Check your understanding:
**A.** According to the passage on hair loss, which form of hair loss do African American women have the highest risk of?
**B.** Name every JDD author listed in the passage on hair loss.

Supplied text:
══════════
Hair loss is a common problem that spares no gender or ethnic group. As we know, there are differences in straight and curly hair including follicle shape, growth rate, and density.2Similarly, there are also differences epidemiologically in what types of hair loss are more commonly seen in different ethnic groups, as well as how it’s diagnosed and treated.2 JDD authors Cheryl Burgess MD, Wendy Roberts MD, Jeanine Downie MD, Megan Kera PA-C, Sophia Kogan MD, and Danamarie Belpulsi MD present four African American female patients who consistently ingested a nutraceutical for 3 months, 10 months and 2 years after experiencing significant hair loss and failed previous treatments.
Hair loss is a common problem that spares no gender or ethnic group. As we know, there are differences in straight and curly hair including follicle shape, growth rate, and density.¹ Similarly, there are also differences epidemiologically in what types of hair loss are more commonly seen in different ethnic groups, as well as how it’s diagnosed and treated.2
However, hair loss among the various groups can result in the same psychosocial distress leading to depression, anxiety, and frustration often further precipitated by the limited availability of treatment options that traditionally produce variable results with a chance for side effects. According to the American Academy of Dermatology, a 2016 survey showed that almost half of African American women experience hair loss, while only few bring it to the attention of a physician.2,3 In fact, African American women are prone to hair loss, which can be compounded by certain styling practices. Most importantly, this population has the highest risk of central centrifugal cicatricial alopecia (CCCA), marked by inflammation and progressive destruction of follicles through scarring – limiting treatment options further when diagnosed late or not at all.2,3,4
While the presentation, morphology, and prevalence of hair loss vary within different ethnic groups, science shows that etiological factors are still numerous regardless of ethnicity. They include genetics, hormones, psycho-emotional stress, environmental factors, inflammation, oxidative damage, as well as lifestyle and styling habits, to name a few.5,6 Sadick et al describes the research behind the ever-growing number of pathways involved in the undermining of a healthy follicle. He and colleagues call for a paradigm shift in therapeutic approach to hair loss from mono-targeting to multi-targeting interventions, to reflect the multi-factorial nature of all types of hair disorders.5,6 The multi-targeting nature of these interventions supports their use in any patient population, regardless of age, ethnicity, gender, etc.
══════════
(Records excerpted from a collection)
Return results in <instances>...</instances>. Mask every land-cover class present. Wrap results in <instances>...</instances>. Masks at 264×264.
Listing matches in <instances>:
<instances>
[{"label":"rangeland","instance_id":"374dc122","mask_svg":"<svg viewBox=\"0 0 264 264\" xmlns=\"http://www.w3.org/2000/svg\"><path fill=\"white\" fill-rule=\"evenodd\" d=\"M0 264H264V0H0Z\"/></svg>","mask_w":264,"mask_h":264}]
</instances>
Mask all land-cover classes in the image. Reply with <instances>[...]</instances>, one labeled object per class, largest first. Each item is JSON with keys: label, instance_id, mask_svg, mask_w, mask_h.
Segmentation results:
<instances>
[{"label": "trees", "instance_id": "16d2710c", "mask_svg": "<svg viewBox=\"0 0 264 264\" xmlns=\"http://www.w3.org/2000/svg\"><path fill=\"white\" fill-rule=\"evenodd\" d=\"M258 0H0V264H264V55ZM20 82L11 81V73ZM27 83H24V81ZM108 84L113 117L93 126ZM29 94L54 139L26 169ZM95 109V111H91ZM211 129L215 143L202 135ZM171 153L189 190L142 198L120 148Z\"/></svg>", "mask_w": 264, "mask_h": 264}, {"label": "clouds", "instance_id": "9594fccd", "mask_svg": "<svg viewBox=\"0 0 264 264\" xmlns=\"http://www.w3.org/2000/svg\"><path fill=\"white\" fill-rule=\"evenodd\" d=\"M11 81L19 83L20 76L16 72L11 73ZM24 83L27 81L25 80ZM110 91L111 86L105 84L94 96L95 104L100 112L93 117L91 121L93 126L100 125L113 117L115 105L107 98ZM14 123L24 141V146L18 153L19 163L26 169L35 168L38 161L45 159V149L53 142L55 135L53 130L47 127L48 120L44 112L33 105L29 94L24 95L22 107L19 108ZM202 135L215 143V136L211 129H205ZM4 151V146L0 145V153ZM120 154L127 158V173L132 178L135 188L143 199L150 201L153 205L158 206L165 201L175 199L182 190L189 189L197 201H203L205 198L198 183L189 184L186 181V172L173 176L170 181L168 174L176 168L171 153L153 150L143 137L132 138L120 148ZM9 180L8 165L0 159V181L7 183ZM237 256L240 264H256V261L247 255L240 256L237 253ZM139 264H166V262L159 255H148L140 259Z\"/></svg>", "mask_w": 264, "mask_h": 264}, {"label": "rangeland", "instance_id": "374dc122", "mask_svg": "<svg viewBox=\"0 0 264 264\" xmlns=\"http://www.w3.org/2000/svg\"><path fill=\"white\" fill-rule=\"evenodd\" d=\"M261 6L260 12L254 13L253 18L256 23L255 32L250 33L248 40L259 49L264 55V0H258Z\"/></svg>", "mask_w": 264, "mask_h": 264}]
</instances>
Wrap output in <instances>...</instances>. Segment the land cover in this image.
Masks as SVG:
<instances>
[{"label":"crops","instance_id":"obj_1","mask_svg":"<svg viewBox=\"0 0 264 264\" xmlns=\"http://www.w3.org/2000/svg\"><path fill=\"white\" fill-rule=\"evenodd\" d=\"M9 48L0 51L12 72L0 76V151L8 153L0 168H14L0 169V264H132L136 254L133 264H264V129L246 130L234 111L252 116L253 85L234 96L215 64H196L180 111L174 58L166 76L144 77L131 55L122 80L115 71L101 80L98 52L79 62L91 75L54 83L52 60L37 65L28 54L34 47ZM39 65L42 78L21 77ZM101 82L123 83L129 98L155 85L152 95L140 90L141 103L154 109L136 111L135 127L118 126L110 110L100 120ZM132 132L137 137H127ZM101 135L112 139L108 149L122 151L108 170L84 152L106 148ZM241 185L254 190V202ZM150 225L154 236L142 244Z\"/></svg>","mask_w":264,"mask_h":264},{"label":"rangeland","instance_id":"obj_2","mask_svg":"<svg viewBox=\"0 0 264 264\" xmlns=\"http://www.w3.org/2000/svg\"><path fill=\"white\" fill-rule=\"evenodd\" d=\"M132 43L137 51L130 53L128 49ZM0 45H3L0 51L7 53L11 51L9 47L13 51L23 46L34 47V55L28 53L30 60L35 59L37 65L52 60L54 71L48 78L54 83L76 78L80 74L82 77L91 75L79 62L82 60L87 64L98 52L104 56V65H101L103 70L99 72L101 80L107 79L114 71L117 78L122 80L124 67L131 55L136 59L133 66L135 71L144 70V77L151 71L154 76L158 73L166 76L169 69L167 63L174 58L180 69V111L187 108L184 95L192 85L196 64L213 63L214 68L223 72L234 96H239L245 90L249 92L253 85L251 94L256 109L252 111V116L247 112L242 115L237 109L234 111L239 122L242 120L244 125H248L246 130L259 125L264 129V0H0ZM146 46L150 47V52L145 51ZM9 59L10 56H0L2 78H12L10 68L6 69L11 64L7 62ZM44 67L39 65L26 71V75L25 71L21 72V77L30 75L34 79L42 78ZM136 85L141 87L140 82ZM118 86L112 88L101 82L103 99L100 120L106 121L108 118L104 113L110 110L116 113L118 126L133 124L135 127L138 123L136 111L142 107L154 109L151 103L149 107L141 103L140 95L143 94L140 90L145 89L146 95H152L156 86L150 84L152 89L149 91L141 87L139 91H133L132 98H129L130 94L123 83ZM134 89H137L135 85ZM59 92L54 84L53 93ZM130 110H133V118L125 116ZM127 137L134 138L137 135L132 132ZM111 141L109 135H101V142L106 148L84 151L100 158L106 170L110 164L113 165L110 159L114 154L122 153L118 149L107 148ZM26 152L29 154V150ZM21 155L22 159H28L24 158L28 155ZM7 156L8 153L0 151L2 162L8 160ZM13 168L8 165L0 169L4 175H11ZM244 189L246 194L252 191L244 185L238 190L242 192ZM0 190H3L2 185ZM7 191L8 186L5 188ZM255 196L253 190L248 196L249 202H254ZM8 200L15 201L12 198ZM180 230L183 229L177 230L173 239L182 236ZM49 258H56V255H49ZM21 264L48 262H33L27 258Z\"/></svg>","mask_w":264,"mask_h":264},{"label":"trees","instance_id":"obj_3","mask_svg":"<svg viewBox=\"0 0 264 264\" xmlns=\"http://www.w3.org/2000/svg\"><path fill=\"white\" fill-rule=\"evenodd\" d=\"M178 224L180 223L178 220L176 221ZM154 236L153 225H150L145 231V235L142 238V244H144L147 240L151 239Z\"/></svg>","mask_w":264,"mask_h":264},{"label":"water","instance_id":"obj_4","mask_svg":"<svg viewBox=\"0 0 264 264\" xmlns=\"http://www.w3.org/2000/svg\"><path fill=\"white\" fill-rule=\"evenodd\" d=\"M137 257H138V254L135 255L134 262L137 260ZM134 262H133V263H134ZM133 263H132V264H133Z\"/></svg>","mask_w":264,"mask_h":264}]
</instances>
══════════
Expected results:
**A.** Central centrifugal cicatricial alopecia (CCCA).

**B.** Cheryl Burgess MD, Wendy Roberts MD, Jeanine Downie MD, Megan Kera PA-C, Sophia Kogan MD, Danamarie Belpulsi MD